Brasília (DF), 29/05/2023 - O presidente Luiz Inácio Lula da Silva recebe o presidente da Venezuela, Nicolás Maduro, no Palácio do Planalto. Foto: Marcelo Camargo/Agência Brasil
Brasília (DF), 29/05/2023 - O presidente Luiz Inácio Lula da Silva recebe o presidente da Venezuela, Nicolás Maduro, no Palácio do Planalto. Foto: Marcelo Camargo/Agência Brasil

O governo da China declarou nesta segunda-feira (5) que está “acompanhando de perto” os desdobramentos da situação na Venezuela, após a operação militar realizada pelos Estados Unidos que resultou na captura de Nicolás Maduro (PSUV) e de sua esposa, Cilia Flores. A manifestação foi feita pelo porta-voz do Ministério das Relações Exteriores, Lin Jian, durante coletiva de imprensa.

Jian afirmou que Pequim ficou “chocada” com os acontecimentos do fim de semana e voltou a criticar duramente a ação americana, classificada como “clara violação das leis internacionais”. Ele reiterou o pedido feito no domingo (4) pela libertação imediata de Maduro e de sua esposa.

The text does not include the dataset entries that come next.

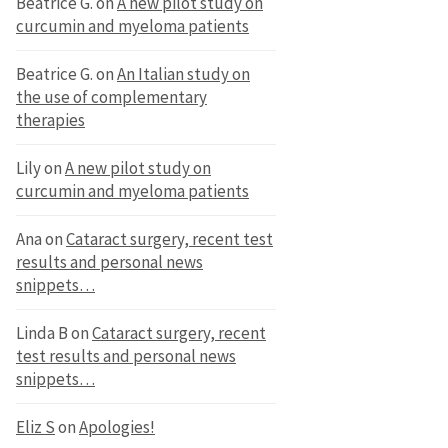
Beatrice G.
on
A new pilot study on
curcumin and myeloma patients
Beatrice G.
on
An Italian study on
the use of complementary
therapies
Lily
on
A new pilot study on
curcumin and myeloma patients
Ana
on
Cataract surgery, recent test
results and personal news
snippets…
Linda B
on
Cataract surgery, recent
test results and personal news
snippets…
Eliz S
on
Apologies!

Questionado sobre a possibilidade de a China liderar alguma proposta formal na reunião do Conselho de Segurança das Nações Unidas, marcada para esta segunda-feira (5), o porta-voz afirmou que o país pretende “trabalhar junto com a comunidade internacional”, sem detalhar se adotará postura ativa no encontro.

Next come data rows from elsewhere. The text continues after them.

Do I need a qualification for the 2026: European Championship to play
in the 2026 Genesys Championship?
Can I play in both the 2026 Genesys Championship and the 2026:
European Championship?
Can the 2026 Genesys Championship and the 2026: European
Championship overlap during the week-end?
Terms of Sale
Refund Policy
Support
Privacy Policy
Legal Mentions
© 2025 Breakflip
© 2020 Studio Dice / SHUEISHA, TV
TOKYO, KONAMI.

Ainda durante a coletiva, Jian foi questionado sobre a visita do enviado especial da China para Assuntos da América Latina e do Caribe, Qiu Xiaoqi, que esteve com Maduro no Palácio de Miraflores poucas horas antes da operação militar dos Estados Unidos. O porta-voz minimizou a coincidência temporal, afirmando que se tratava de uma “visita de rotina”, e que “é o seu trabalho visitar países da América Latina para estreitar laços de amizade”.

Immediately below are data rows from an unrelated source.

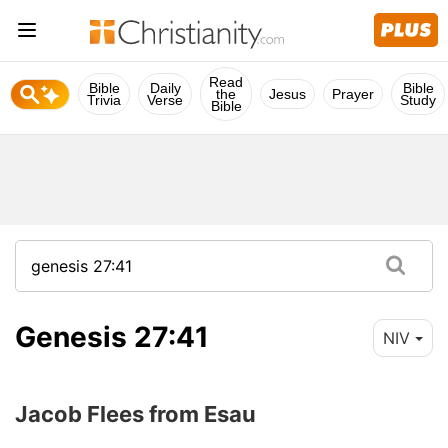
Read
Bible
Daily
Bible
the
Jesus
Prayer
Trivia
Verse
Study
Bible
Genesis 27:41
NIV
Jacob Flees from Esau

Jian informou que, até o momento, não há registro de cidadãos chineses feridos ou afetados pelos bombardeios conduzidos pelos EUA em território venezuelano, tampouco integrantes da comitiva de Xiaoqi foram atingidos.

Ao ser perguntado sobre a natureza da relação entre os dois países, o porta-voz evitou classificar a Venezuela como uma aliada e reiterou que a China mantém “parceiros e não aliados”. Segundo ele, a política externa chinesa para a América Latina se baseia na “não interferência em assuntos internos”.

“A política da China em relação à América Latina e aos países do Caribe é consistente e estável”, afirmou. “Mesmo que a situação política na Venezuela mude, a China está comprometida em avançar na cooperação entre os países em diversos setores.”